▶ _INPUT DATA_
Content starts

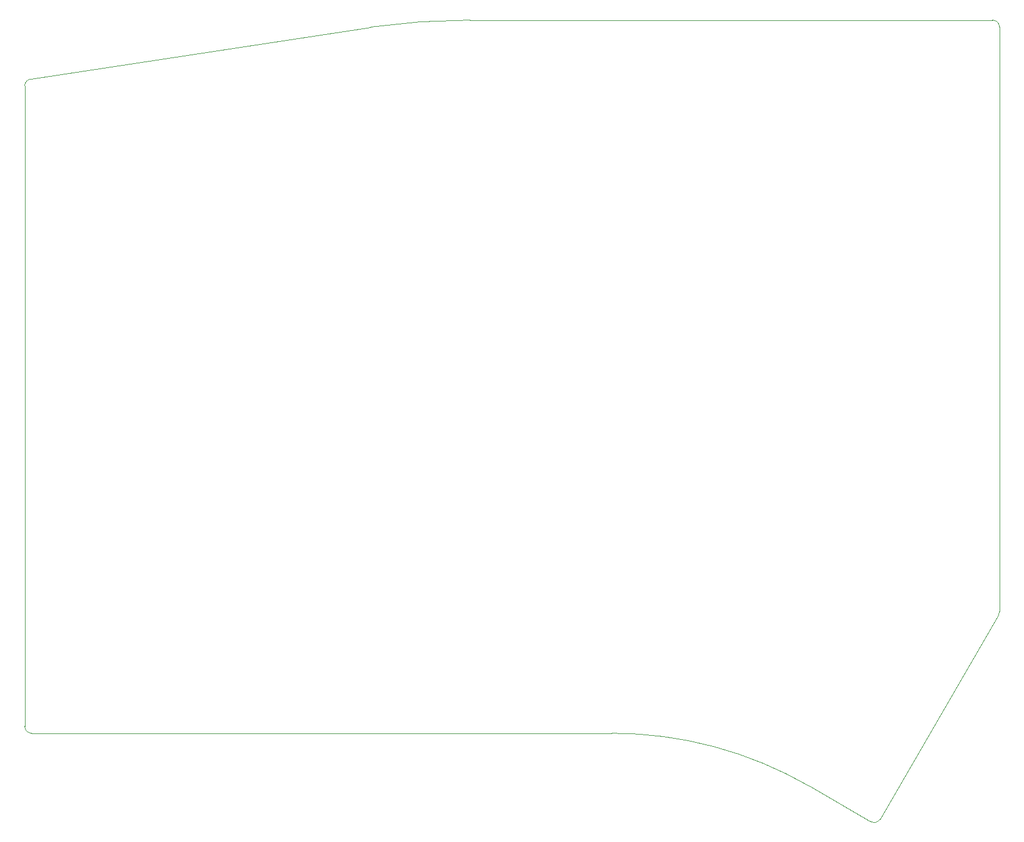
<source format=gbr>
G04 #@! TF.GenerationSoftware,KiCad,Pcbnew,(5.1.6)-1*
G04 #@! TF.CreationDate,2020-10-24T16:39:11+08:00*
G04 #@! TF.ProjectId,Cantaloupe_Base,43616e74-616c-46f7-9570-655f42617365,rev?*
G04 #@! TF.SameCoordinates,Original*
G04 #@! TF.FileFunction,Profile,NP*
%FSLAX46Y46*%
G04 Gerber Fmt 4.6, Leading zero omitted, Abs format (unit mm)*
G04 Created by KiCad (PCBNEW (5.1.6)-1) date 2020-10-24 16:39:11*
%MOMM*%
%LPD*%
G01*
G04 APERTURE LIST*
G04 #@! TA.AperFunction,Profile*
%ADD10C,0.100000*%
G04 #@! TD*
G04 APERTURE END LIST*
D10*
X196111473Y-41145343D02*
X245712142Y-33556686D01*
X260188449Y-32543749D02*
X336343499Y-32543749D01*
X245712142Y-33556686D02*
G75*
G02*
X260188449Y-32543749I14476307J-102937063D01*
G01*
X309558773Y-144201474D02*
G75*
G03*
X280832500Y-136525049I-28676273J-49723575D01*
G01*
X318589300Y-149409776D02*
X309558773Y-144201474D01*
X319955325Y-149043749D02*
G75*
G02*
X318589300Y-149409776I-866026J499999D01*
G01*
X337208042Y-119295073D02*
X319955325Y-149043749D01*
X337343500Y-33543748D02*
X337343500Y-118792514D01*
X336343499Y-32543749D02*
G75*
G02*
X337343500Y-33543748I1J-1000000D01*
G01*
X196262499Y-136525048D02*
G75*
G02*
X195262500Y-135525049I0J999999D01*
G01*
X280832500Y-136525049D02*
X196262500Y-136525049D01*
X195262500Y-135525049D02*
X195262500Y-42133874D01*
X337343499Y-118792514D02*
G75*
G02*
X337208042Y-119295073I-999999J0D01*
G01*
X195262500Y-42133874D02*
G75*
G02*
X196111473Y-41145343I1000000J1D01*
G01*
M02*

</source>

Content ends

▶ _TASK_
Starting at the line that contains "X318589300Y-149409776I-866026J499999D01*", copy each line exactly through the end of the listing above. Include that first line and the last one, and add nothing.

▶ _EXERCISE ANSWER_
X318589300Y-149409776I-866026J499999D01*
G01*
X337208042Y-119295073D02*
X319955325Y-149043749D01*
X337343500Y-33543748D02*
X337343500Y-118792514D01*
X336343499Y-32543749D02*
G75*
G02*
X337343500Y-33543748I1J-1000000D01*
G01*
X196262499Y-136525048D02*
G75*
G02*
X195262500Y-135525049I0J999999D01*
G01*
X280832500Y-136525049D02*
X196262500Y-136525049D01*
X195262500Y-135525049D02*
X195262500Y-42133874D01*
X337343499Y-118792514D02*
G75*
G02*
X337208042Y-119295073I-999999J0D01*
G01*
X195262500Y-42133874D02*
G75*
G02*
X196111473Y-41145343I1000000J1D01*
G01*
M02*

</source>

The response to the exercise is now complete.